Back in the days of Disgusted from Tunbridge Wells pop musical offensiveness — even if, as it so often was, calculated — could still be regarded as a by-product of sexual or social or political purposes. Now the offensiveness is the only point, which renders both Disgusted and Lucy, as such, pointless. Their disgust is not a response to but a necessary working part of the artistic experience, if such it be, of the video of “Monster.”
In the current number of The New York Review of Books, a review by Dan Chiasson of The Anthology of Rap, edited by Adam Bradley and Andrew DuBois (from Yale University Press, no less) explains the dynamic:
The spectacle of “thug life,” with its cast of pimps, ho’s, and hustlers, attracted white audiences, who enjoy it when black people call one another names. At the height of hip-hop’s popularity, something like 70 percent of its audience was white. And so the prophecy fulfilled itself, and rappers, catering to white audiences’ expectations that they embody the most prurient fantasies of blackness, started to play past each other, to the bored white teenagers looking on.
It would seem that what Lucy Jones is complaining about is the fact that those bored white teenagers — the ones who continue to listen in spite of their boredom — simply require more and more in the way of stimulation to get their kicks. This process has now reached the point where the attempted offensiveness has assumed such a level of grotesquerie that it can no longer be really offensive but only ridiculous. Mr Chiasson seems to acknowledge this in quoting from Eminem:
Now who’s the king of these rude ludicrous lucrative lyrics?
Who could inherit the title, put the youth in hysterics?

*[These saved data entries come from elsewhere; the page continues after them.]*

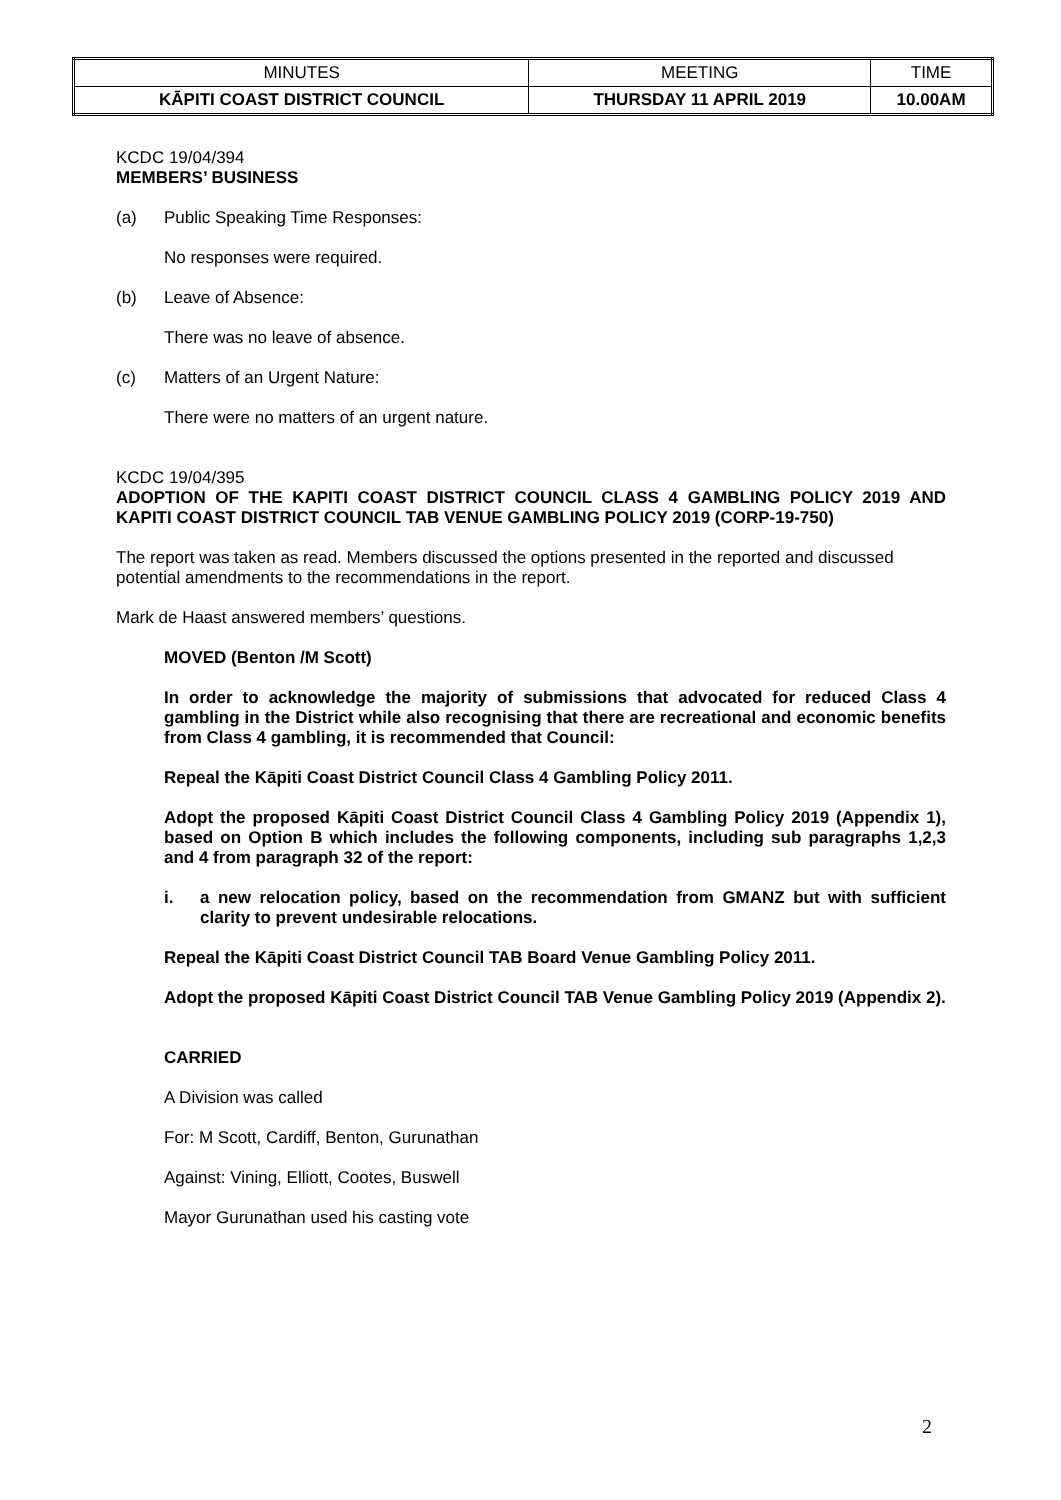| MINUTES | MEETING | TIME |
| KĀPITI COAST DISTRICT COUNCIL | THURSDAY 11 APRIL 2019 | 10.00AM |
KCDC 19/04/394
MEMBERS’ BUSINESS
(a) Public Speaking Time Responses:
No responses were required.
(b) Leave of Absence:
There was no leave of absence.
(c) Matters of an Urgent Nature:
There were no matters of an urgent nature.
KCDC 19/04/395
ADOPTION OF THE KAPITI COAST DISTRICT COUNCIL CLASS 4 GAMBLING POLICY 2019 AND KAPITI COAST DISTRICT COUNCIL TAB VENUE GAMBLING POLICY 2019 (CORP-19-750)
The report was taken as read. Members discussed the options presented in the reported and discussed potential amendments to the recommendations in the report.
Mark de Haast answered members’ questions.
MOVED (Benton /M Scott)
In order to acknowledge the majority of submissions that advocated for reduced Class 4 gambling in the District while also recognising that there are recreational and economic benefits from Class 4 gambling, it is recommended that Council:
Repeal the Kāpiti Coast District Council Class 4 Gambling Policy 2011.
Adopt the proposed Kāpiti Coast District Council Class 4 Gambling Policy 2019 (Appendix 1), based on Option B which includes the following components, including sub paragraphs 1,2,3 and 4 from paragraph 32 of the report:
i. a new relocation policy, based on the recommendation from GMANZ but with sufficient clarity to prevent undesirable relocations.
Repeal the Kāpiti Coast District Council TAB Board Venue Gambling Policy 2011.
Adopt the proposed Kāpiti Coast District Council TAB Venue Gambling Policy 2019 (Appendix 2).
CARRIED
A Division was called
For: M Scott, Cardiff, Benton, Gurunathan
Against: Vining, Elliott, Cootes, Buswell
Mayor Gurunathan used his casting vote
2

But he doesn’t seem to notice that the answer to the question is nobody. If “the youth” are taking necrophilia and cannibalism in their stride, we can safely say that hysterics went out with Disgusted of Tunbridge Wells. Kanye is doubtless as cut up about this as his corpse-lovers, so presumably he will welcome the evidence provided by Miss Jones that someone can still be offended by him.